Fr Francesco Motto, Director of the Salesian Historical Institute, has recently produced anew book, dedicated to the Salesian community which for many years has had the pastoral care of the communities of Italian immigrants in the North Beach district of San Francisco, California.
The author traces the history of the national parish of SS. Peter and Paul in San Francisco, presenting the first Salesian pioneers who cared for the parish community and following the progress as they gradually won the esteem and concern of the local people.
In the introduction Fr Motto writes: “When the group of Salesians first appeared in public on Sunday 14 March 1897, there was no one to introduce them to the small group of the faithful present”. Nevertheless in 1930, at the funeral of Fr Raffaele Piperni, parish priest and rector from the very beginning there was a “great gathering of the people and local authorities” and even the traditionally anticlerical newspapers recognised the great work carried out by the Salesian and his co-workers.
Fr Motto’s book, therefore, pays due honour to the great work of the Salesians for the Italian community of immigrants at North Beach, struggling with the problems of their recent arrival, the regional and anti-Catholic prejudices.
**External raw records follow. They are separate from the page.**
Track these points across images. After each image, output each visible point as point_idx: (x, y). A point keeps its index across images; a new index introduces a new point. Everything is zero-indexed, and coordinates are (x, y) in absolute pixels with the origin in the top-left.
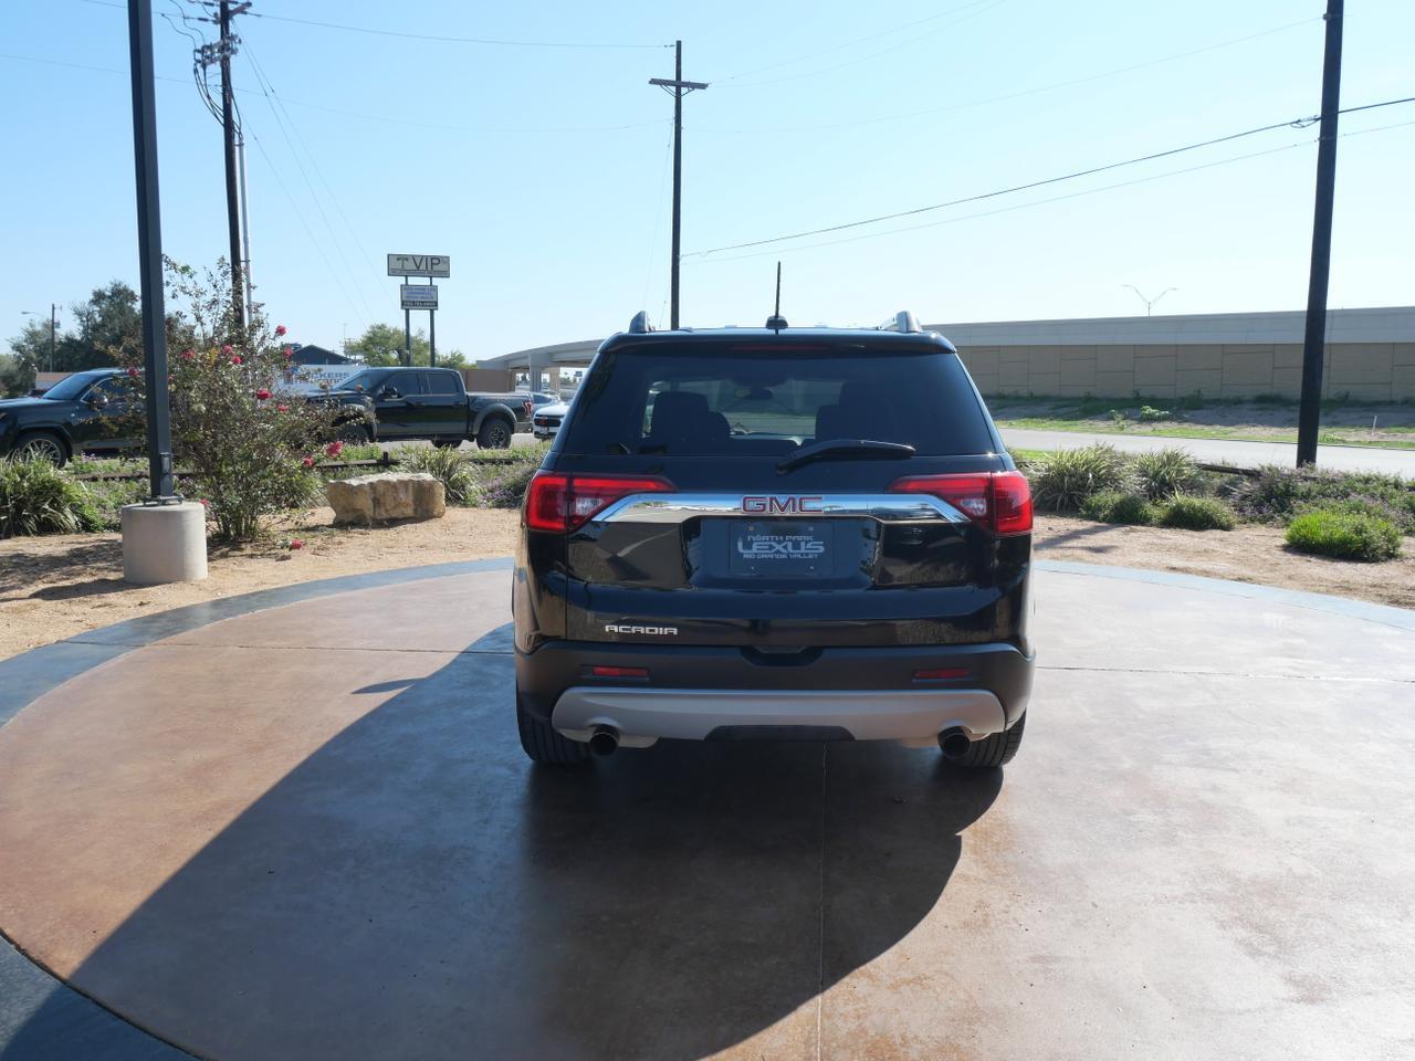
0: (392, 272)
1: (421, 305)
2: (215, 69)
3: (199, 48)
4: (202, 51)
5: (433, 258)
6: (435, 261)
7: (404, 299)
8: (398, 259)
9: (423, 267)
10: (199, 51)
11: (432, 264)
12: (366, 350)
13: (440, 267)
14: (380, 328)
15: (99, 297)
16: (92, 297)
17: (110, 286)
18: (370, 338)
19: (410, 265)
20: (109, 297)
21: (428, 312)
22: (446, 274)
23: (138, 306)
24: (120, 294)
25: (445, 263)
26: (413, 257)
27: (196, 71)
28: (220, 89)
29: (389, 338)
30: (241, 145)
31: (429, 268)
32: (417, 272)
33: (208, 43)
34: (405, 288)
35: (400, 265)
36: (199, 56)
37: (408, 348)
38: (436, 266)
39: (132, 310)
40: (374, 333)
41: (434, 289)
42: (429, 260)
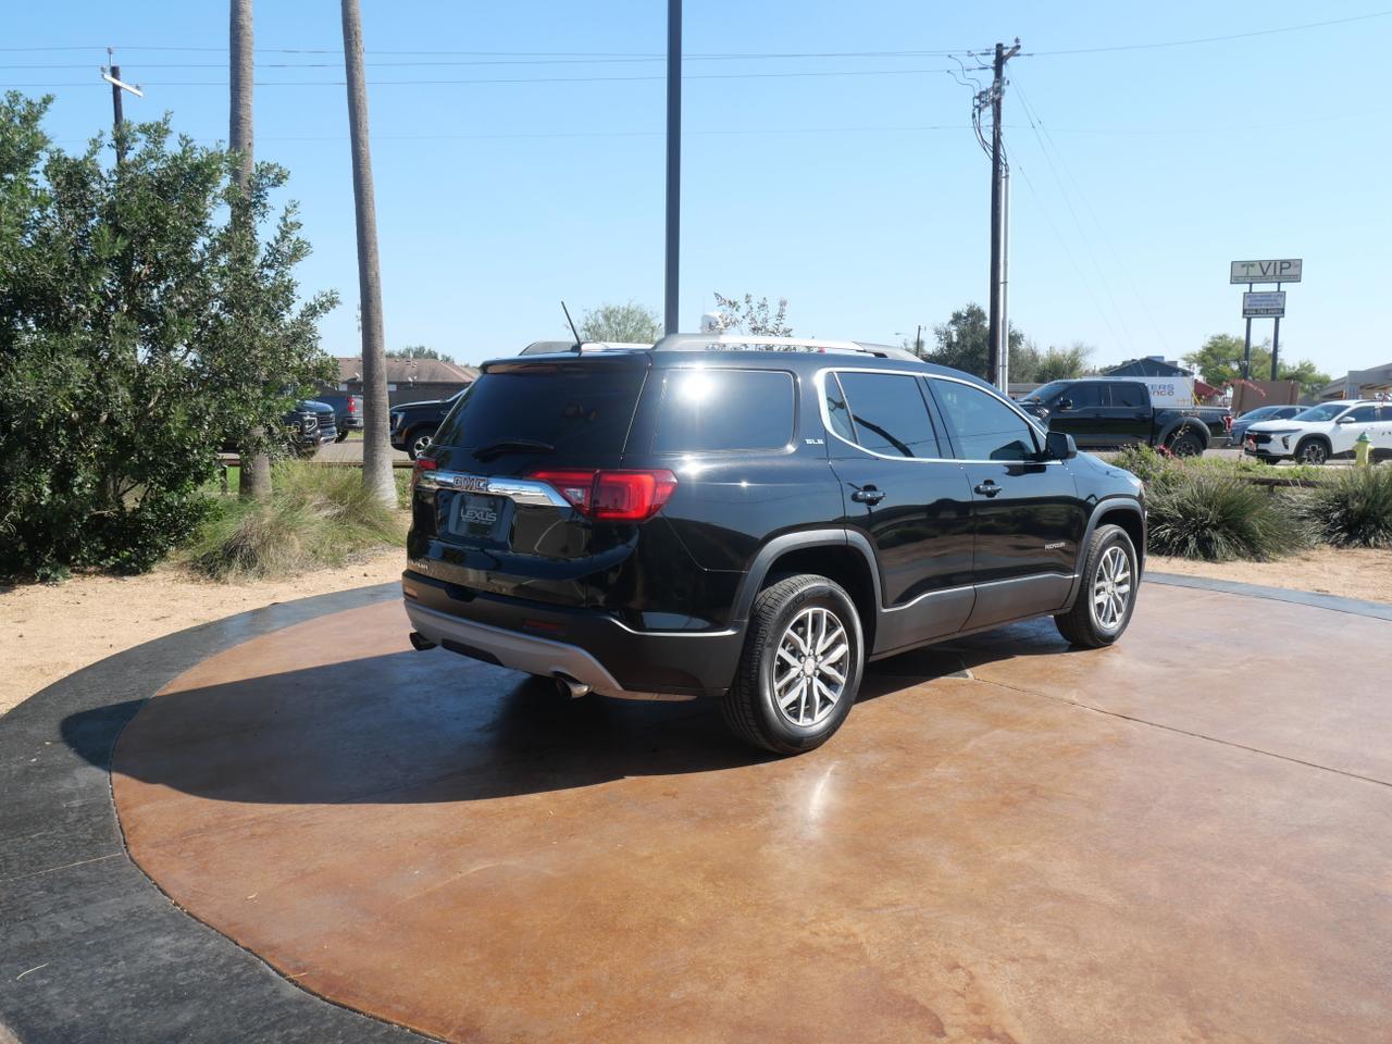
0: (1235, 280)
1: (1266, 313)
2: (989, 111)
3: (977, 95)
4: (979, 97)
5: (1282, 262)
6: (1285, 265)
7: (1247, 307)
8: (1243, 266)
9: (1270, 272)
10: (977, 98)
11: (1281, 269)
12: (1205, 361)
13: (1292, 271)
14: (1220, 338)
15: (957, 318)
16: (951, 318)
17: (966, 309)
18: (1209, 350)
19: (1256, 271)
20: (965, 318)
21: (1273, 319)
22: (1296, 278)
23: (987, 324)
24: (975, 314)
25: (1296, 266)
26: (1260, 263)
27: (974, 116)
28: (991, 129)
29: (1229, 349)
30: (1007, 177)
31: (1278, 273)
32: (1264, 278)
33: (984, 89)
34: (1248, 296)
35: (1244, 272)
36: (977, 102)
37: (1247, 359)
38: (1287, 270)
39: (982, 326)
40: (1215, 344)
41: (1281, 295)
42: (1278, 264)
The author himself says that the publication of this book “seemed a duty in justice and a useful reminder of our past, as well as an historical contribution to fill a gap on the eve of the 150th anniversary of the Unification of Italy”.
In fact the book has received the patronage of the “Italia centocinquanta” Committee (in reference to the 150th anniversary, in 2011, of the Unification of Italy) and is the first in a short series of books and publications which will give some account of what the Salesians of Don Bosco and the Daughters of Mary Help of Christians have done for Italian youth in these 150 years.